### TASKS
**a.** Using the passage on Sabbath as refuge, answer these:
(i) To what practice is the practice of Sabbath compared?
(ii) In what year did Wayne Muller publish Sabbath?
(iii) Which streaming services are named?
**b.** Extend the passage on Sabbath and modern distraction past its final sentence.

### PASSAGE FOR REVIEW

********

The practice of Sabbath is like the practice of taking refuge… . Much of modern life, of course, is specifically designed to seduce our attention away from this inner place of refuge. When we are in the world with our eyes wide open, the seductions are insatiable. Hundreds of channels of cable and satellite television; telephones with multiple lines and call-waiting, so we can talk to more than one person at a time; fax machines; mail, e-mail, and overnight mail; billboards; magazines; newspapers; radio. Every stimulus competes for our attention…
Sabbath time can become our refuge. During the Sabbath, we set aside a sanctuary in time, disconnect from the frenzy of consumptions and accomplishment, and consecrate our day as an offering for healing all beings. — Wayne Muller, Sabbath: FindingRest, Renewal, and Delight in our Busy Lives
Worth noting that Wayne Muller published Sabbath in 1999, when social media was in its infancy and not remotely close to the way we know it today (yes, there was social media before Facebook).
It was years before Netflix, Amazon Prime, AppleTV, and other streaming services would come into the picture. And I’m confident that Muller did not imagine our current state of Zooming.

********

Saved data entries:
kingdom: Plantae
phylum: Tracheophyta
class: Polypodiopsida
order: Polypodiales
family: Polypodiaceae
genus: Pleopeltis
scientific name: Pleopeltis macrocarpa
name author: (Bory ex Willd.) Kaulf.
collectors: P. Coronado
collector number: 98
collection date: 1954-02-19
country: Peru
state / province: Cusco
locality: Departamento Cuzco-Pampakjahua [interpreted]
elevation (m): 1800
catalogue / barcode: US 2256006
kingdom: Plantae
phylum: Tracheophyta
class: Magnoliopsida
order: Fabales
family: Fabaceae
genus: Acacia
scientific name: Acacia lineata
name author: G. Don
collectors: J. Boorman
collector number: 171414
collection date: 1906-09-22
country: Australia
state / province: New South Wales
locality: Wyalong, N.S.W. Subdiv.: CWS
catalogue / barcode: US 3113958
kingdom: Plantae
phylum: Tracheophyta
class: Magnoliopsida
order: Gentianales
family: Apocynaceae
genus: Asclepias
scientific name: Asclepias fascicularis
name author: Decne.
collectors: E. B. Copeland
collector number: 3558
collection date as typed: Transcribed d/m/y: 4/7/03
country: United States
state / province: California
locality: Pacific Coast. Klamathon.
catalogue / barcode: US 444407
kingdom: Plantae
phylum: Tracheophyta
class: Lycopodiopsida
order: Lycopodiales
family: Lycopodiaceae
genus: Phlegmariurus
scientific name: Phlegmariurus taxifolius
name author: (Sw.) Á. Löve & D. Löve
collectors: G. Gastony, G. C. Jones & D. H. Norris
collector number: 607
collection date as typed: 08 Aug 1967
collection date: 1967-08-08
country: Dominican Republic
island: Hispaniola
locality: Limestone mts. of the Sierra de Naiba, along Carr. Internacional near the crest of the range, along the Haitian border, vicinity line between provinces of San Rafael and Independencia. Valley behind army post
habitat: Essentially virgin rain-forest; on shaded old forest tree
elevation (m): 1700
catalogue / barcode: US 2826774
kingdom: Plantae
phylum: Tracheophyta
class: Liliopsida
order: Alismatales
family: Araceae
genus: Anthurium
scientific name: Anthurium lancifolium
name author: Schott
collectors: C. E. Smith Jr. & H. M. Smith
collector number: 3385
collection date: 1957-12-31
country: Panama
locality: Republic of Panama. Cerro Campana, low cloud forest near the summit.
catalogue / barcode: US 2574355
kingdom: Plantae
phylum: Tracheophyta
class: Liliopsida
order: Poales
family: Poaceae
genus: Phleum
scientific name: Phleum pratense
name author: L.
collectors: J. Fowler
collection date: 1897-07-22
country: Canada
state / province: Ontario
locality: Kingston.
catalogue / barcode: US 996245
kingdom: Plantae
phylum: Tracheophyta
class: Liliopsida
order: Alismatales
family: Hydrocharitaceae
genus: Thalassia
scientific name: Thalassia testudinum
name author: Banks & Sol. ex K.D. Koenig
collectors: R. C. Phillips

********

### REPLIES
**a.**
(i) The practice of taking refuge.
(ii) 1999.
(iii) Netflix, Amazon Prime, and AppleTV.

**b.**
Simple times. 😉
At the start of the coronavirus quarantine Zoom emerged as a popular method of connecting; a way to bring meetings to our homes, to bridge the vast abyss between us and others created by the lockdown. But now, many are starting to tire from Zoom. If you’re feeling over it, you’re not alone.
Zoom fatigue is real.
A recent New York Times article offered advice about how to decline Zoom meetings.
Much of the advice from professional therapists was to lie. I can’t even …
This is terrible advice.
Here’s the thing:
If you’re struggling to say no to a Zoom meeting or a FaceTime chat, I’m willing to bet that lying about the reason you don’t want to pick up your phone or dial into a meeting will not serve you.
More likely you find yourself saddled with guilt. Any benefit you get from avoiding the truth will be outweighed by your anxiety about the lie.
Who needs that? Certainly not you.
You have the right to say no.
You have the right to take a digital Sabbath — on any day of the week, at any hour. Sabbath isn’t about carving a day on Saturday or Sunday (although it can be); it can be an hour, a morning, an afternoon.
If there is one lesson we can take from this time, it is that health care begins with self-care.
Being honest about your Zoom fatigue will save you the anxiety of keeping track of little white lies, and may encourage others to turn off their screens for a while.
Of course, you don’t even owe anyone an explanation. You can simply decline without a reason.
In the words of Nancy Reagan, just say no.